Skip to content

v1.0.4 — GPU acceleration for face + CLIP, device selector

Choose a tag to compare

@akalavol akalavol released this 31 May 10:49
· 11 commits to main since this release

Performance: now actually uses your GPU

You asked about coupling CPU+GPU. The honest answer: true data-parallel
splitting gives only ~1.25× (the CPU is ~4× slower than the GPU on these
models) for double the memory and a lot of fragile code — not worth it.

But the investigation found the real problem: two models that run on every
single image were pinned to CPU
even when a GPU was available:

  • insightface face detection
  • CLIP (body + expression analysis)

This release puts them on the GPU when one is present → ~3-5× faster
on those stages, for every analysis.

New: device selector (⚙ Config tab)

  • Auto (GPU if available) — default, the smart choice
  • Force GPU (CUDA) — falls back to CPU safely if no GPU detected
  • Force CPU — hides the GPU from the whole subprocess (torch +
    onnxruntime + every captioner). Handy when ComfyUI is busy on the GPU.

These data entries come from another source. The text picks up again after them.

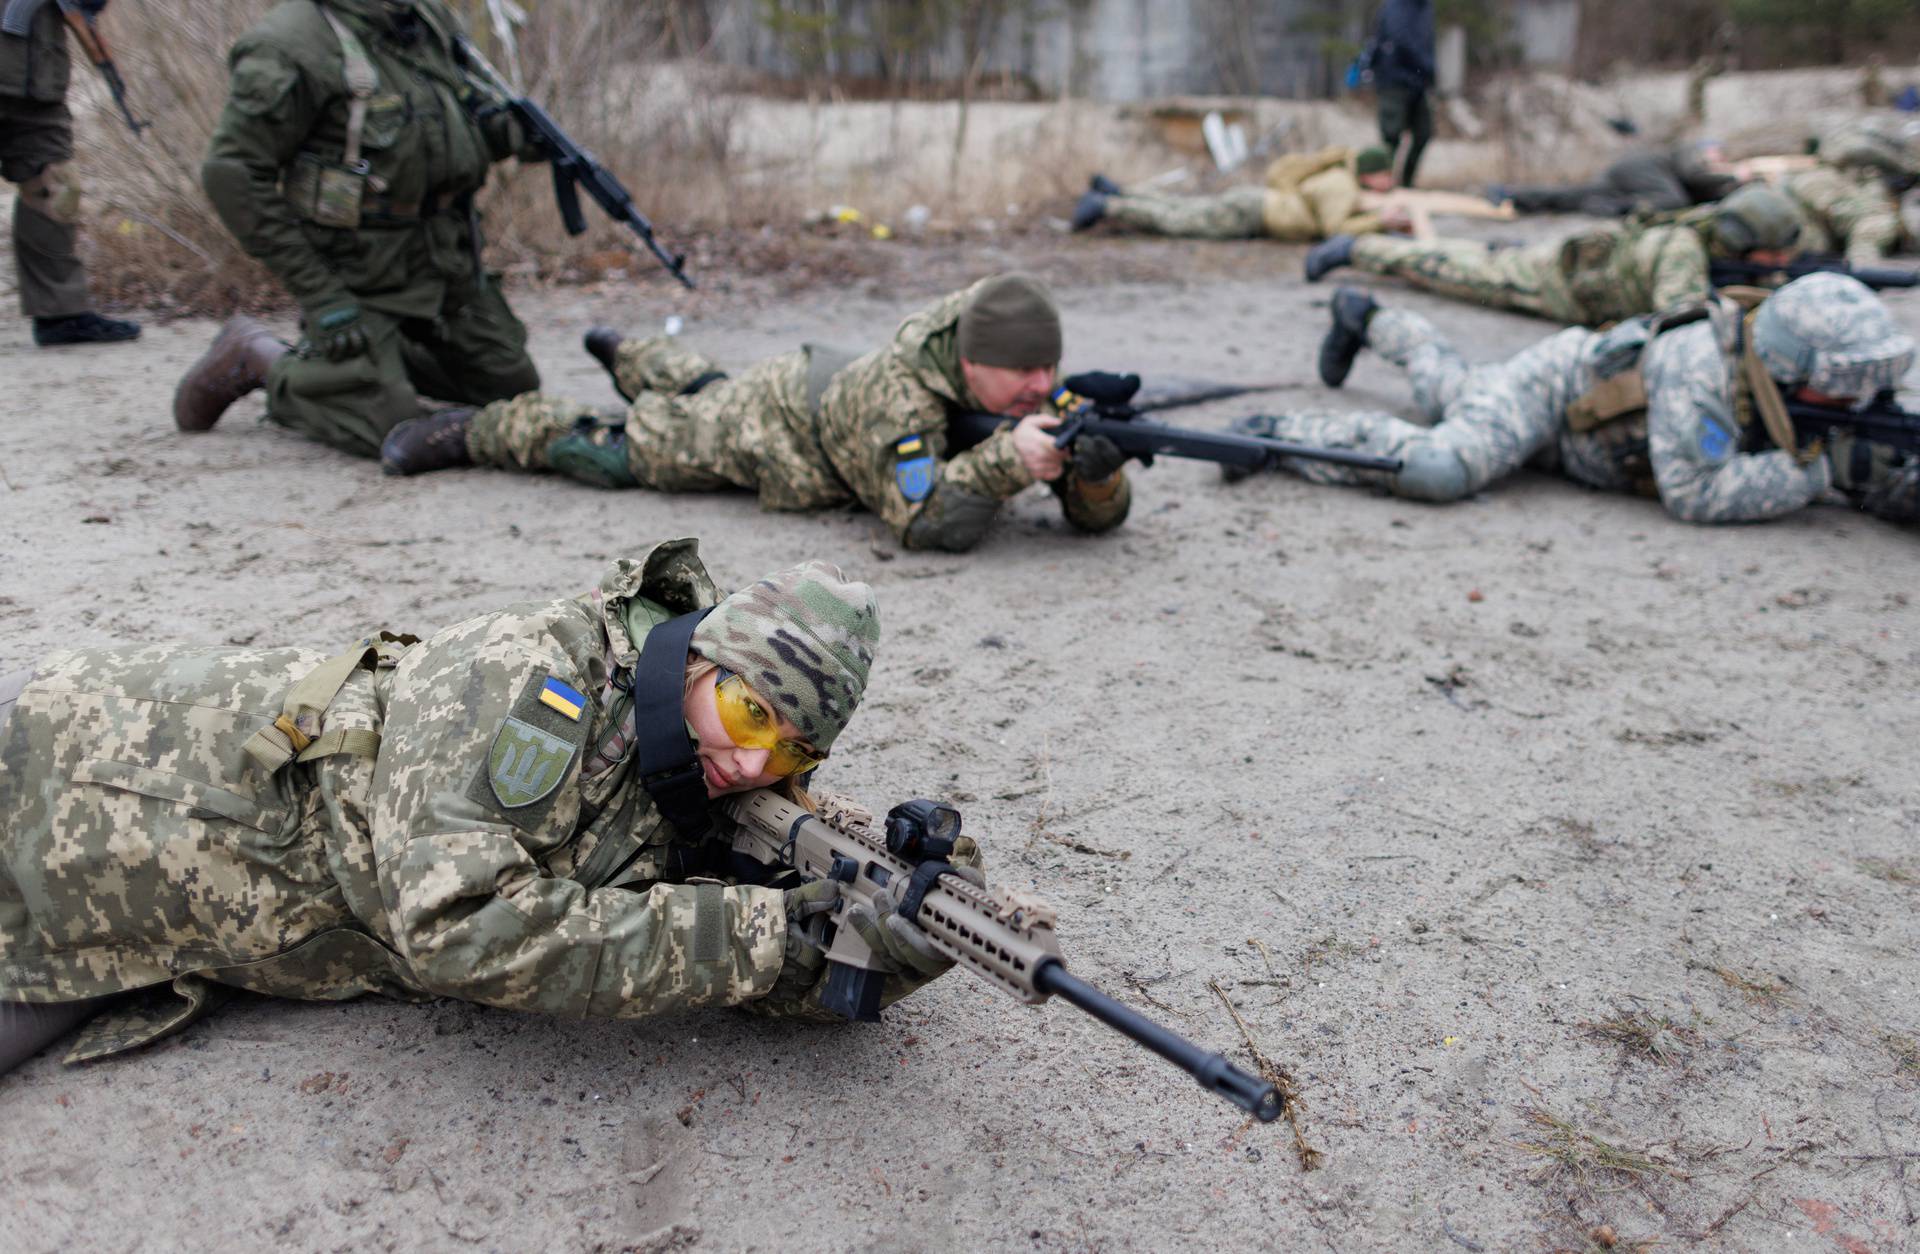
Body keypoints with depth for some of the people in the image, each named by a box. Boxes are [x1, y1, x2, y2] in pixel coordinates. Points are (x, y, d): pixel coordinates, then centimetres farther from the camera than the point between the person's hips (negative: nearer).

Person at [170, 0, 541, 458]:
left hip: (445, 260, 8)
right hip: (359, 274, -7)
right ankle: (260, 360, 12)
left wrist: (509, 132, -5)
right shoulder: (289, 47, -19)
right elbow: (231, 174, -19)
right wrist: (319, 296, -21)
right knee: (386, 430, -13)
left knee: (514, 390, 11)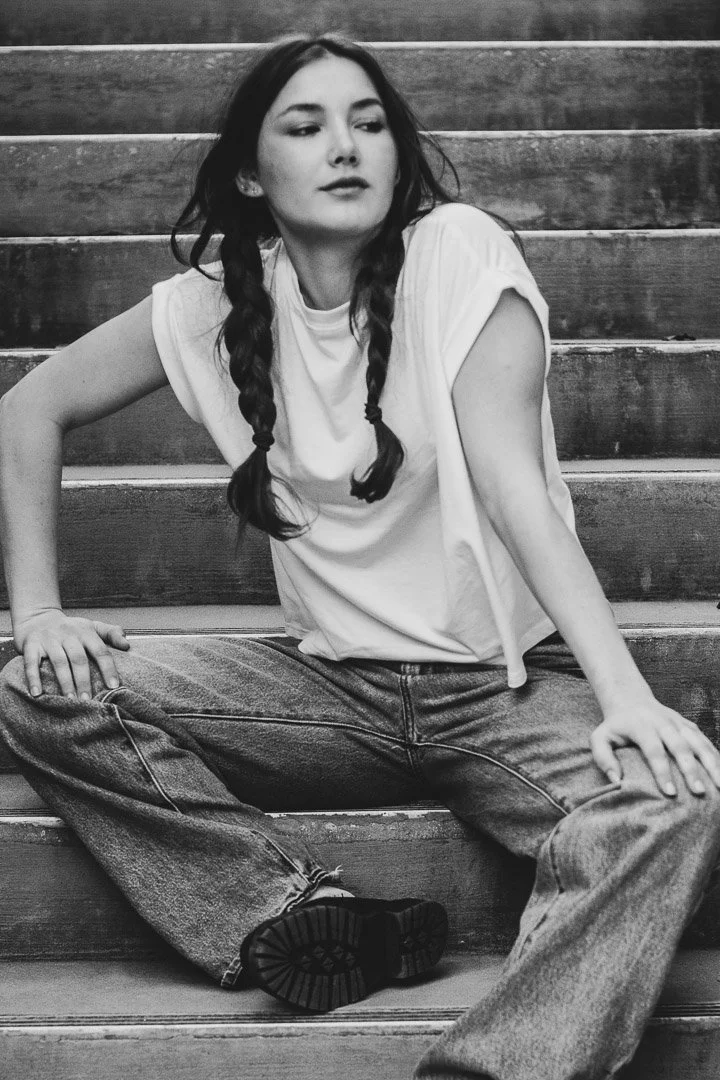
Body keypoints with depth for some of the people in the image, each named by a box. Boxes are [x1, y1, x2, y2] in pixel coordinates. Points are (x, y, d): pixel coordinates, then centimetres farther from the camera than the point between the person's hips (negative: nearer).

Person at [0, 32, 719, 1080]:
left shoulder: (460, 252, -10)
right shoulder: (220, 298, 0)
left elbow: (512, 483, -18)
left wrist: (626, 695, -30)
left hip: (510, 683, -3)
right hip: (335, 685, 3)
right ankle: (321, 918, -20)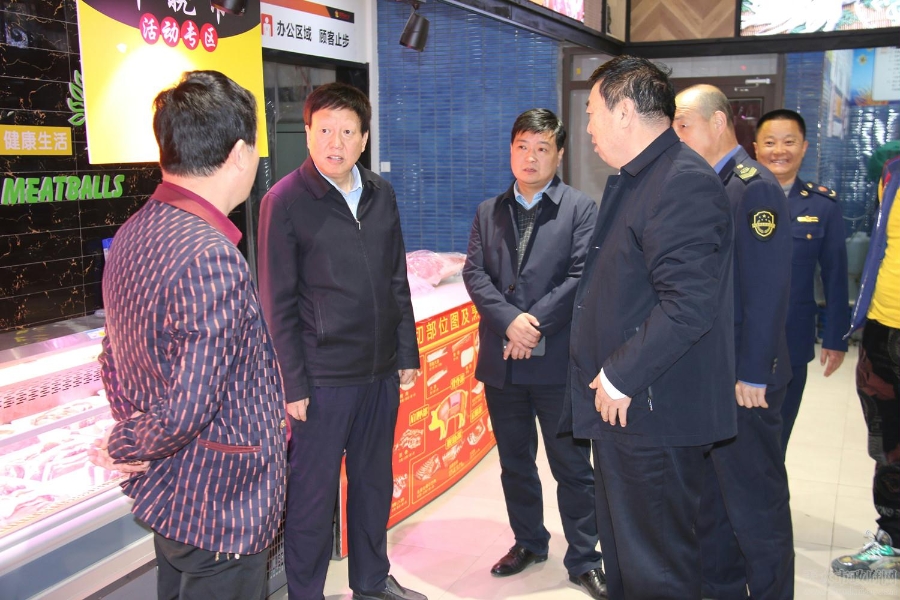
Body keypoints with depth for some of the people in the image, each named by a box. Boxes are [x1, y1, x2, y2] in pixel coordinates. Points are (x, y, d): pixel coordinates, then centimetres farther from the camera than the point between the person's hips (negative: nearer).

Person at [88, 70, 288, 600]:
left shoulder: (133, 234, 1)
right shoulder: (211, 257, -28)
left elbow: (115, 362, 10)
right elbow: (187, 410, -27)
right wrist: (128, 448, -9)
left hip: (168, 496, 9)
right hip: (223, 505, -9)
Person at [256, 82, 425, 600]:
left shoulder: (381, 194, 6)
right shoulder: (285, 201, -9)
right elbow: (279, 302, -8)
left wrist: (408, 353, 10)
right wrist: (293, 383, -10)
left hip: (381, 372, 5)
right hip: (323, 377, -5)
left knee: (374, 481, 19)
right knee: (313, 496, 7)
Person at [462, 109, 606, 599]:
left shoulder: (580, 209, 0)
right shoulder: (488, 211, 11)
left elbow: (581, 275, -10)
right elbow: (474, 273, 1)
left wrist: (535, 323, -16)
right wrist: (510, 321, -14)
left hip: (558, 360, -4)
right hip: (501, 359, 4)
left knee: (572, 466, 5)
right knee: (514, 463, 17)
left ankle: (583, 560, 20)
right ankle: (528, 542, 36)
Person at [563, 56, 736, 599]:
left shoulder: (685, 182, -18)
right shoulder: (632, 181, 16)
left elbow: (689, 305, -27)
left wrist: (620, 378, -19)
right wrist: (606, 376, 14)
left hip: (654, 412, -10)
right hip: (621, 405, 10)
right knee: (623, 554, 23)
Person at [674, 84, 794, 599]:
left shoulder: (754, 185, -15)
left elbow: (767, 288, -20)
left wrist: (753, 375, -20)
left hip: (741, 377, -9)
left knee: (755, 500, 5)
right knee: (710, 497, 19)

The chosen device is shown in the progress log, and is honored by both the
analyzer and the LoRA evaluator.

Real-world impact

Combined with v1.0.3 (no more 10-min timeout) and the WD14-first workflow,
a 200-photo dataset is now far quicker:

  • WD14 mode on GPU: a few minutes
  • JoyCaption still benefits because face + CLIP no longer bottleneck on CPU
    before each caption.

Updating

  • Git: git pull
  • In-app: ⚙ Config → 🔄 Check now → ⬇ Install update